The temperature increase can be detected using a thermometer.
Endothermic reactions are much less common than exothermic ones.
When we dissolve some ionic compounds like potassium chloride or ammonium nitrate in water the temperature of the solution drops.
Thermal decomposition reactions are also endothermic. E.g., the decomposition of calcium carbonate to form calcium oxide and carbon dioxide. This reaction only takes place if we keep heating the calcium carbonate strongly.
The most important endothermic reaction of all is photosynthesis. This is the reaction in which plants turn carbon dioxide and water into sugar and oxygen using energy from the Sun.
Energy and Reversible Reactions
In reversible reactions, the forward and reverse reactions involve equal but opposite energy transfers. If it is exothermic in one direction then it must be endothermic in the other. The amount of energy released by the exothermic reaction exactly equals the amount taken in by the endothermic reaction.
Changing the temperature of a reversible reaction in a closed system (when nothing is added or taken away from the reaction mixture) changes the amounts of the reactants and products. If we increase the temperature, the amount of products from the endothermic reaction increases. If we decease the temperature, the amount of products the exothermic reaction increases. We can change the yield of the reaction by changing the temperature.
Energy and Equilibrium
If a reaction is exothermic:
- An increase in temperature decreases the yield of the reaction, so the amount of products formed is lower
- A decrease in temperature increases the yield of the reaction, so the amount of products formed is larger
If a reaction is endothermic:
- An increase in temperature increases the yield of the reaction, so the amount of products formed is larger
- A decrease in temperature decreases the yield of the reaction, so the amount of products formed is lower
Changes in pressure affect the yield of reversible reactions that have different numbers of molecules of gases in the reactants and products. An increase in pressure will increase the yield of a reaction that has fewer molecules of gases in the products than in the reactants.
If a reaction produces a larger volume of gases:
- An increase in pressure decreases the yield of the reaction, so the amount of products formed is lower
- A decrease in pressure increases the yield of the reaction, so the amount of products formed is larger
If a reaction produces a smaller volume of gases:
- An increase in pressure increases the yield of the reaction, so the amount of products formed is larger
- A decrease in pressure decreases the yield of the reaction, so the amount of products formed is lower
Haber Process (cont.)
Four molecules of reactant gases produce two molecules of ammonia gas. So increasing the pressure will produce more ammonia. However, increasing the pressure increases the costs of the process and so a compromise of a reasonably high pressure is used (200-350 atmospheres pressure).

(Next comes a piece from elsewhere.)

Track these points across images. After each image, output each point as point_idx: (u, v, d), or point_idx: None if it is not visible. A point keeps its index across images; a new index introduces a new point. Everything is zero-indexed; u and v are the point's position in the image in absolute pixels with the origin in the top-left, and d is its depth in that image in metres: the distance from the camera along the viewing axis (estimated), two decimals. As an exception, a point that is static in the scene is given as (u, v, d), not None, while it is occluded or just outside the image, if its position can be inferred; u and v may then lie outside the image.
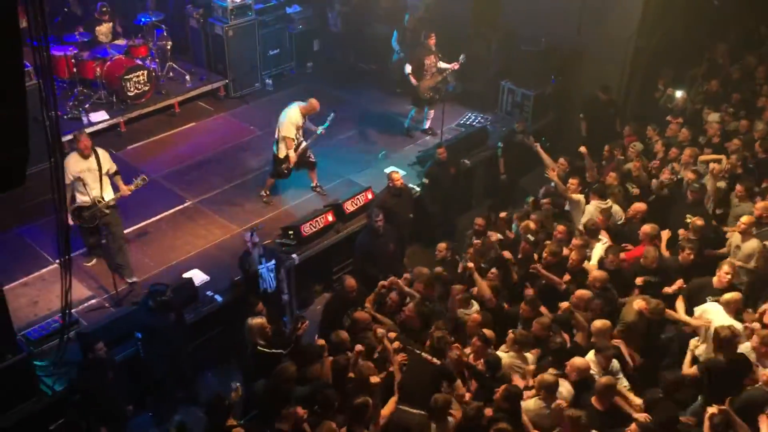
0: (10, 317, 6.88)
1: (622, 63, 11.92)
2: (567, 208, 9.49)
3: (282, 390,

The reaction is exothermic, so lower temperatures give higher yields. However, the reaction is slower at lower temperatures because the rate decreases and the catalyst (iron) does not work as well, so a compromise temperature is used (400-450°C)
The conditions are chosen to produce ammonia as economically as possible. Industrial processes are being developed that use low temperatures and pressures to reduce energy use and waste.